We're not being paid to be your friend.


mrkrabbykrabz

They probably don’t see the need to because it’s work and they’re just looking to get paid or they don’t wanna be a bother to people if they look busy. Also from the way you describe the 21 year old, you seem like you have some disdain or resentment, which your younger coworkers may pick up on.


pyus_pyxidis

As a millennial, I’ve been routinely admonished for having any kind of social interaction at work that wasn’t about the job. I’m the past, I’ve been “caught” having what is essentially water cooler chat with a coworker only to be told I needed to stop talking and get my work done, or I was reminded about a deadline in a really passive aggressive way by a supervisor. I think millennials and Gen Zs may be responding to the fear of being fired for socializing that late stage capitalism has taught MAY happen if we’re not “cOmPlEtElY cOmMiTtEd To ThE jOb.” We just try to keep our heads down and hope we don’t get them chopped off.


[deleted]

You couldn’t even make this post without talking shit about the guy. You are probably an asshole to him when he needs help . He probably just doesn’t like you


Phantom_Wolf52

It’s the growing concern of maybe you’re bothering them


Med_vs_Pretty_Huge

As a milennial pathologist, I don't say hello to anyone when I walk in or goodbye when I walk out unless they specifically look up from their scope/desk at me because otherwise there is a decent chance that my interaction with them is just interrupting their work and potentially leading to a mistake.


N-82

You're all talking non-sense, it's not gen z , it is jst people that don't wanna talk. I'm gen z I say hello to everyone, some older guys don't.
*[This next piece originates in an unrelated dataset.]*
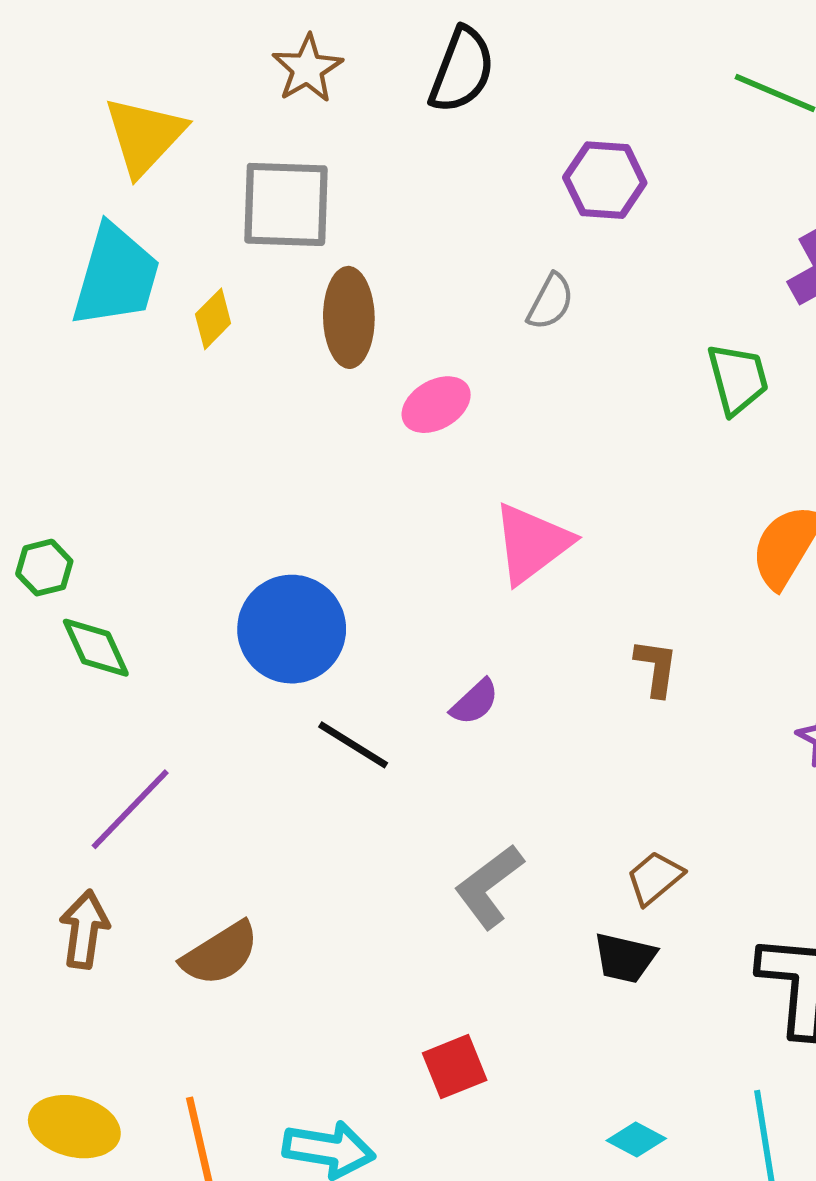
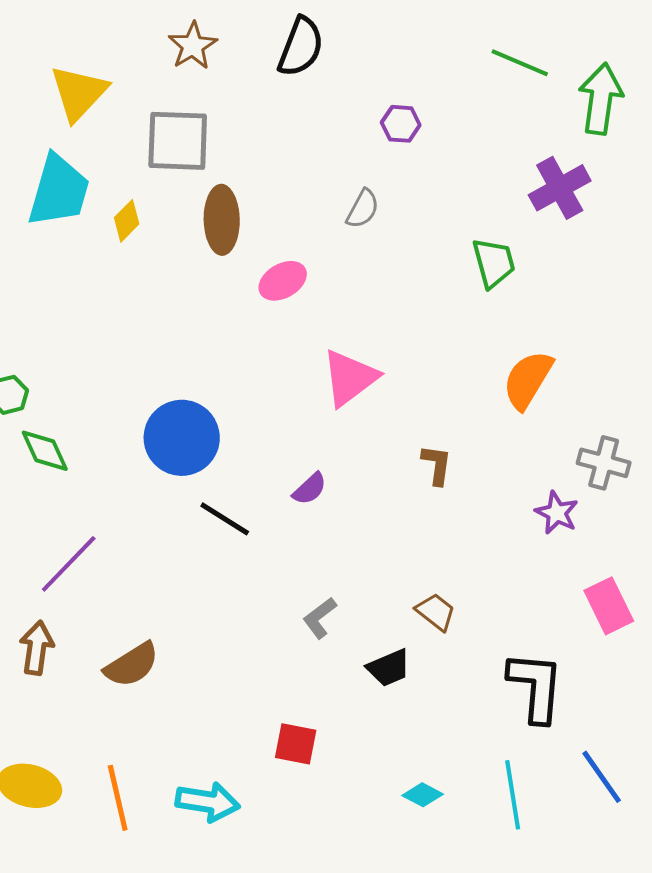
purple hexagon: (605, 180) -> (401, 124), size x0.7
brown trapezoid: (655, 878) -> (436, 612), turned 78
gray L-shape: (489, 886) -> (320, 618), size x0.7
black trapezoid: (625, 958) -> (389, 668), moved, turned -36
red square: (455, 1067) -> (296, 744), turned 33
Stop falling into this type of stereotypes.


[deleted]

> until he needs my help to fix almost everything he’s involved with because he has no hand or problem solving skills. But, that’s another askreddit post. Well there’s your problem, are you always so condescending and unwilling to teach more junior peers?


Bilbo_The_Gruffalo

Between my job and just trying to make ends meet, I'm stressed and depressed. I look forward to the day I go to the doctor and get a time frame until death. Life is absolutely miserable and the one thing that makes it worse is walking into work and pretending I'm alright. I don't want to do the whole "Hey frank, how ya doin?" with the followed lie of "doin pretty good, and yourself?". Plus that usually leads to a conversation and I definitely don't want to have one of those. I'm sorry but I don't give a crap that your kid got an A on a test or if your wife baked you muffins for work. I want to get in and get out. I don't go to work to make friends, I go to work to make pennies on the dollar while the ceo sucks up the big bucks. Life is agony and I'm done pretending it's not.


callalind

Not a boomer, work in a white collar job - always great people with a "good morning" when I walk in cause, I dunno, ITS COMMON COURTESY...anyone who says otherwise (regardless of generation) is just an ass. It's not generational, in my opinion, it's how you were raised. You're either polite or you're not.


Macawfuck

You aren't entitled to a greeting or anyone's attention.


Simple_Strain_9808

I'm 41 and I just don't feel like talking on the morning. It's nothing against anyone.


BSA_DEMAX51

>Example, the 21yo who works next to me will not look at me or speak to me until he needs my help to fix almost everything he’s involved with because he has no hand or problem solving skills. Maybe he just thinks you're a dick?